▸ Aufgabe 1:
Schreiben Sie aus dem Text über die zwei Weltrevolutionen die Stelle von „Die abendländische Zivilisation“ bis „Zukunft haben wollen.“ wortgetreu ab.
▸ Aufgabe 2:
Prüfen Sie bitte, ob die folgenden Aussagen mit dem Text über die zwei Weltrevolutionen übereinstimmen. Antworten Sie jeweils mit Ja oder Nein und zitieren Sie die entscheidenden Worte des Textes.
(a) Eine der beiden Weltrevolutionen kommt von außen.
(b) Beide Weltrevolutionen sind in ihrem wahren Umfang bereits erkannt worden.
(c) Die zweite Weltrevolution hat erst im Weltkrieg mit Entschiedenheit begonnen.
▸ Aufgabe 3:
Führen Sie den Text über die zwei Weltrevolutionen im Anschluss an seinen letzten Satz weiter.

▸ Textauszug:
----------------------------------------

Die abendländische Zivilisation dieses Jahrhunderts wird nicht von einer, sondern von zwei Weltrevolutionen größten Ausmaßes bedroht. Sie sind beide noch nicht in ihrem wahren Umfange, ihrer Tiefe und ihren Wirkungen erkannt worden. Die eine kommt von unten, die andere von außen: Klassenkampf und Rassenkampf. Die eine liegt zum großen Teil hinter uns, wenn auch ihre entscheidenden Schläge etwa in der angloamerikanischen Zone wahrscheinlich noch bevorstehen. Die andere hat erst im Weltkrieg mit Entschiedenheit begonnen und gewinnt sehr rasch feste Tendenz und Gestalt. In den nächsten Jahrzehnten werden beide nebeneinander kämpfen, vielleicht als Verbündete: es wird die schwerste Krise sein, durch welche die weißen Völker – ob einig oder nicht – gemeinsam hindurchgehen müssen, wenn sie noch eine Zukunft haben wollen.

----------------------------------------

▸ Datensätze:

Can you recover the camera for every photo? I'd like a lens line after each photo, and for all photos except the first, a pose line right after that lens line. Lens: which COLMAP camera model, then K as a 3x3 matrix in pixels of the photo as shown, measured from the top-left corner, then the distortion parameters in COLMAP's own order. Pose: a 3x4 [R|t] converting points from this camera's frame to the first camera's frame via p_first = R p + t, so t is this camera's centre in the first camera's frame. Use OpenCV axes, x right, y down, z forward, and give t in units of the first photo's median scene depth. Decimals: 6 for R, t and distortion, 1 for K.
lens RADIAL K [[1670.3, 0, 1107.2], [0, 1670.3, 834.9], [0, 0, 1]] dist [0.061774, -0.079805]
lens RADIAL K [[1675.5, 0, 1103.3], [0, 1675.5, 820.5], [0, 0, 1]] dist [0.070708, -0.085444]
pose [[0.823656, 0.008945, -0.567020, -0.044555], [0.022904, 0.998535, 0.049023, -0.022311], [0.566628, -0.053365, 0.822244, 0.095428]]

----------------------------------------

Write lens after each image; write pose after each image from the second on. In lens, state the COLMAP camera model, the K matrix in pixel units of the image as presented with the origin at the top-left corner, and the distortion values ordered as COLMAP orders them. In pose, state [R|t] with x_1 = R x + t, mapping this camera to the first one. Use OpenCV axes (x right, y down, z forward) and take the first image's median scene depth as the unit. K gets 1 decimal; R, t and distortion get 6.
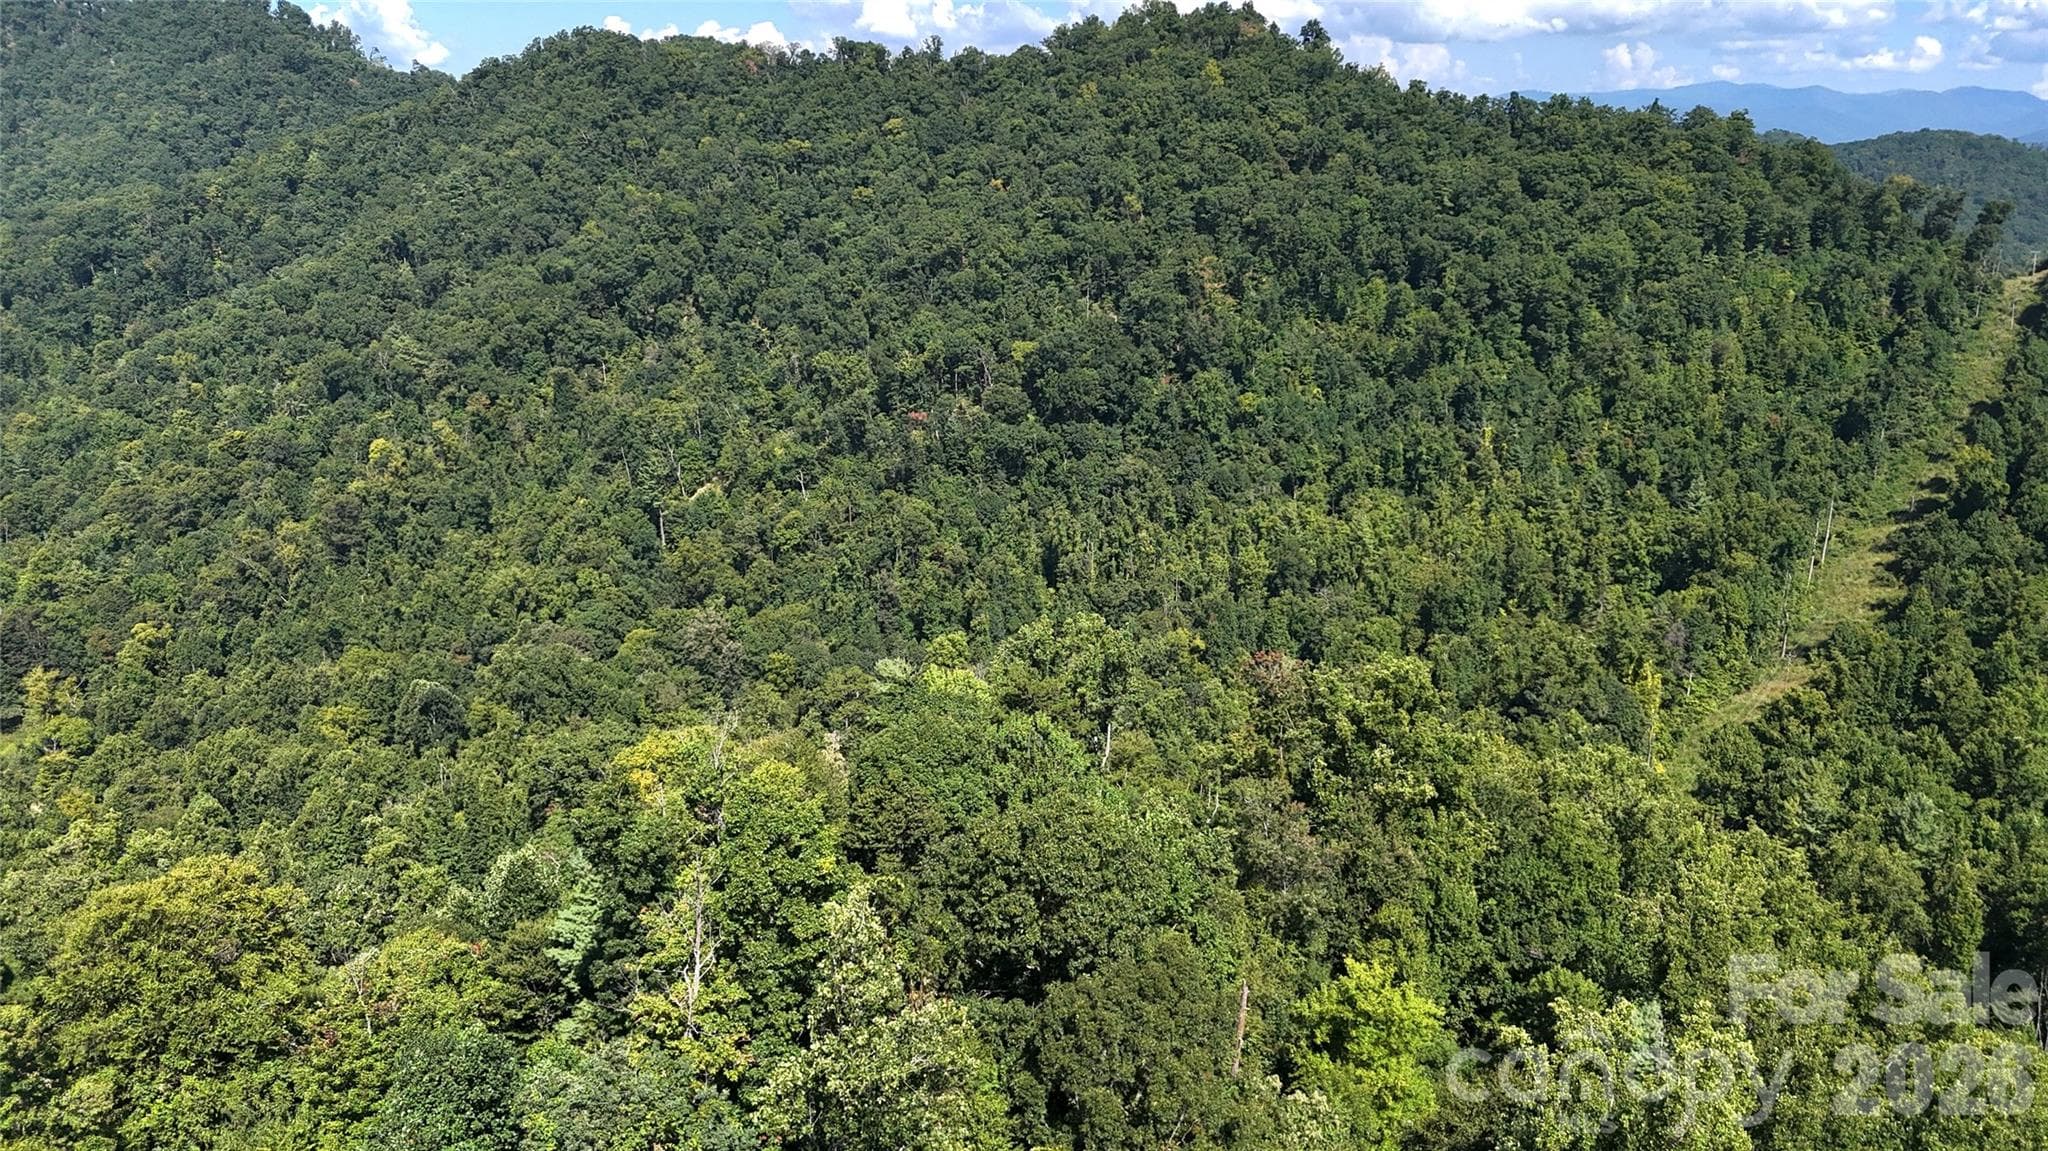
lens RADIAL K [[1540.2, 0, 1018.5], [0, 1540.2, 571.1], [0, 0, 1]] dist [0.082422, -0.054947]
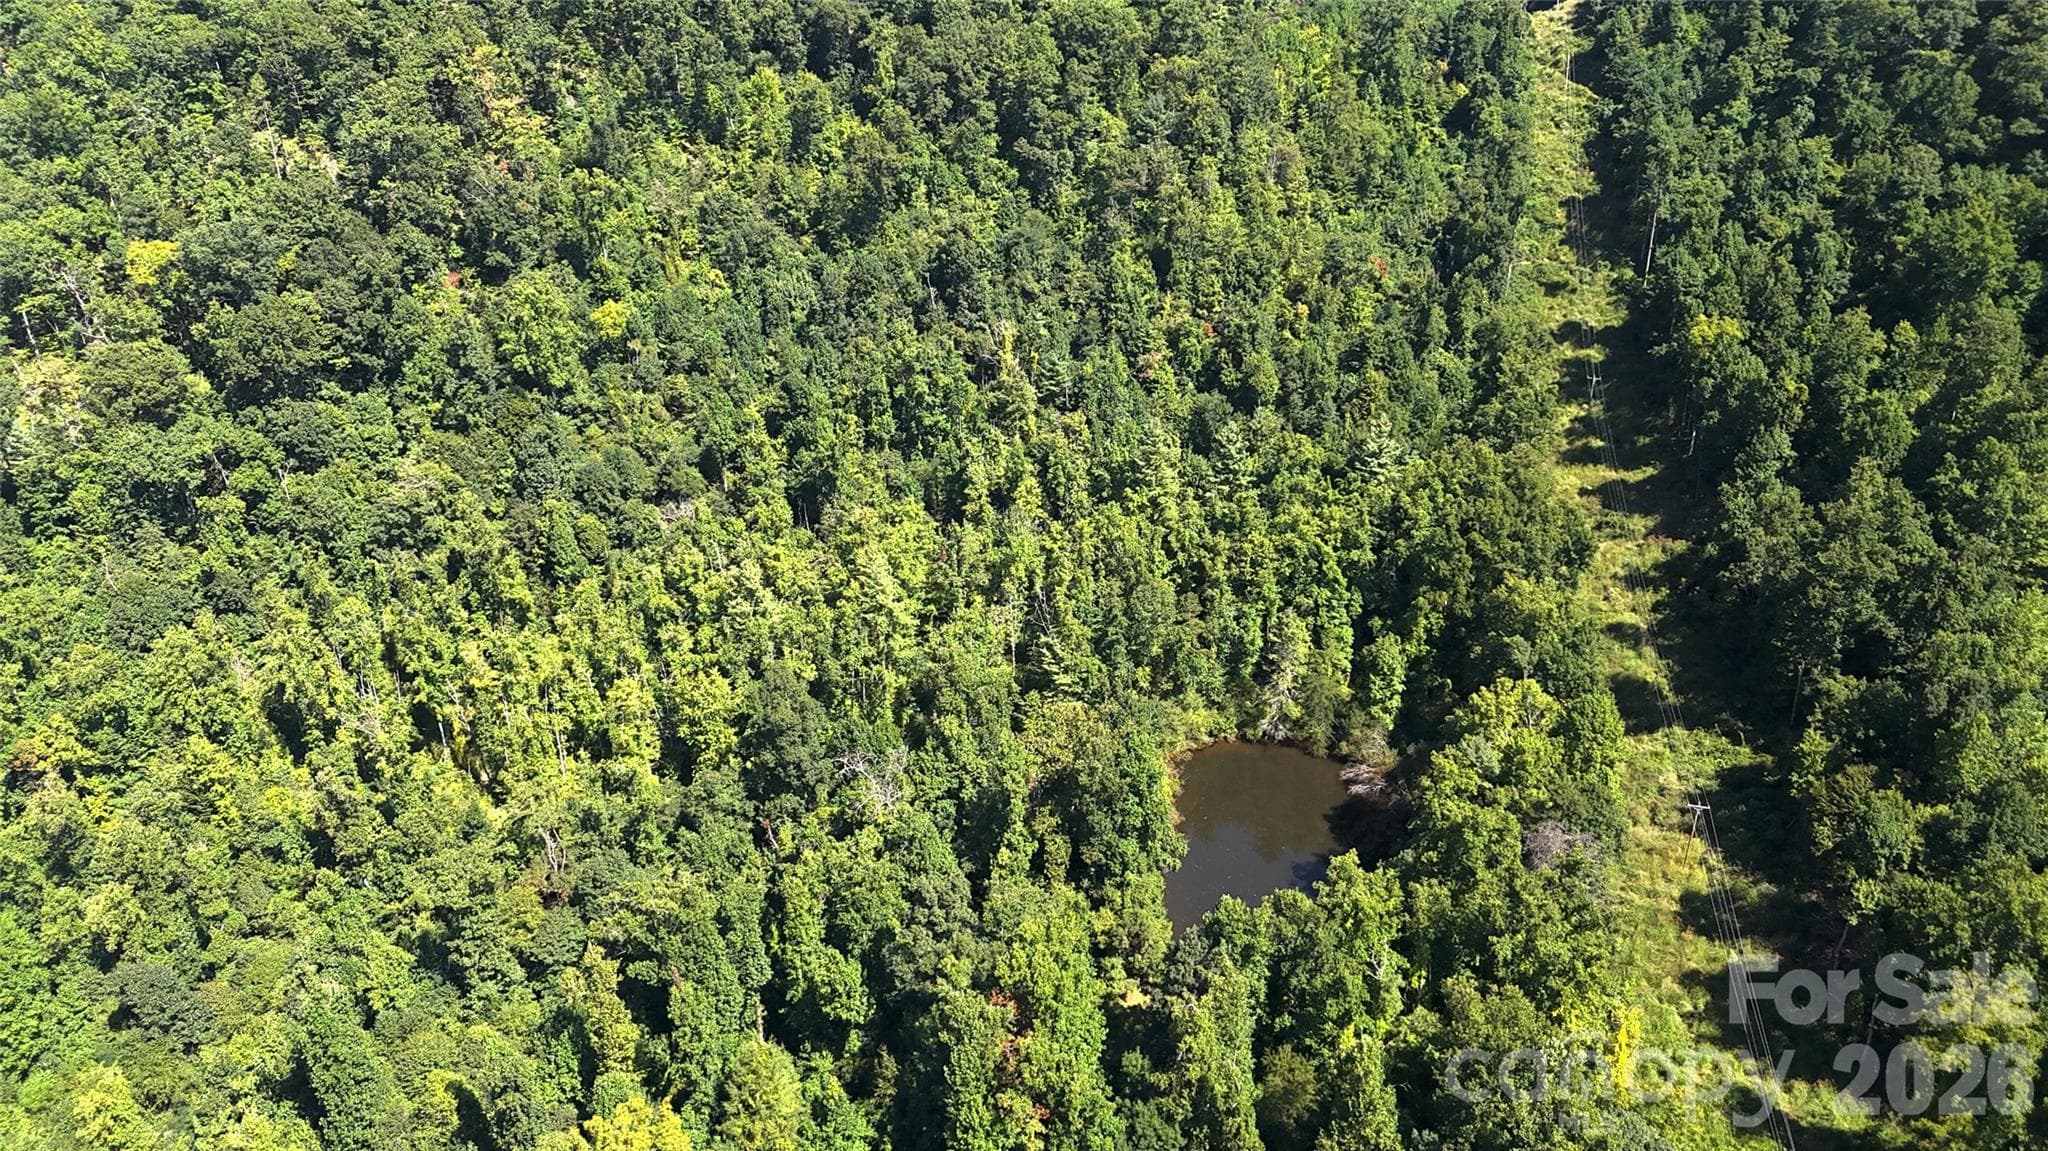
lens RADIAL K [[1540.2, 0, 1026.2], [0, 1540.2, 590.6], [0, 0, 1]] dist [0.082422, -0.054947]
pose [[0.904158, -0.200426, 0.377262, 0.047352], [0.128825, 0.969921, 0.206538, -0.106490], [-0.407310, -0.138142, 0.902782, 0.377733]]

----------------------------------------

▸ Lösung 1:
Die abendländische Zivilisation dieses Jahrhunderts wird nicht von einer, sondern von zwei Weltrevolutionen größten Ausmaßes bedroht. Sie sind beide noch nicht in ihrem wahren Umfange, ihrer Tiefe und ihren Wirkungen erkannt worden. Die eine kommt von unten, die andere von außen: Klassenkampf und Rassenkampf. Die eine liegt zum großen Teil hinter uns, wenn auch ihre entscheidenden Schläge etwa in der angloamerikanischen Zone wahrscheinlich noch bevorstehen. Die andere hat erst im Weltkrieg mit Entschiedenheit begonnen und gewinnt sehr rasch feste Tendenz und Gestalt. In den nächsten Jahrzehnten werden beide nebeneinander kämpfen, vielleicht als Verbündete: es wird die schwerste Krise sein, durch welche die weißen Völker – ob einig oder nicht – gemeinsam hindurchgehen müssen, wenn sie noch eine Zukunft haben wollen.

▸ Lösung 2:
(a) Ja: „Die eine kommt von unten, die andere von außen“
(b) Nein: „Sie sind beide noch nicht in ihrem wahren Umfange, ihrer Tiefe und ihren Wirkungen erkannt worden.“
(c) Ja: „Die andere hat erst im Weltkrieg mit Entschiedenheit begonnen“

▸ Lösung 3:
Auch die »Revolution von außen« hat sich gegen jede der vergangenen Kulturen erhoben. Sie ging stets aus dem zähneknirschenden Haß hervor, den die unangreifbare Überlegenheit einer Gruppe von Kulturnationen, welche auf den zur Höhe gereiften politischen, militärischen, wirtschaftlichen und geistigen Formen und Mitteln beruhte, ringsum bei den hoffnungslos Unterlegenen, den »Wilden« oder »Barbaren«, den rechtlos Ausgebeuteten hervorrief. Dieser Kolonialstil fehlt keiner Hochkultur. Aber ein solcher Haß schloß eine geheime Verachtung der fremden Lebensform nicht aus, die man allmählich kennenlernte, spöttisch durchschaute und zuletzt hinsichtlich der Grenzen ihrer Wirkung abzuschätzen wagte. Man sah, daß sich vieles nachahmen ließ, daß anderes unschädlich gemacht werden konnte oder nicht die Kraft besaß, die man ihm anfangs in starrem Entsetzen zugeschrieben hatte. Man schaute den Kriegen und Revolutionen innerhalb der Welt dieser Herrenvölker zu, wurde durch zwangsweise Verwendung in die Geheimnisse der Bewaffnung, Wirtschaft und Diplomatie eingeweiht. Man zweifelte endlich an der wirklichen Überlegenheit der Fremden, und sobald man fühlte, daß deren Entschlossenheit zu herrschen nachließ, begann man über einen möglichen Angriff und Sieg nachzudenken. So war es im China des dritten Jahrhunderts v. Chr., wo die Barbarenvölker nördlich und westlich des Hoangho und südlich des Jangtsekiang in die Entscheidungskämpfe der Großmächte hineingezogen wurden, in der arabischen Welt der Abbasidenzeit, wo türkisch-mongolische Stämme erst als Söldner, dann als Herren auftraten, und so war es vor allem in der Antike, wo wir die Ereignisse genau übersehen können, die vollkommen denen gleichen, in die wir unwiderruflich hineinschreiten.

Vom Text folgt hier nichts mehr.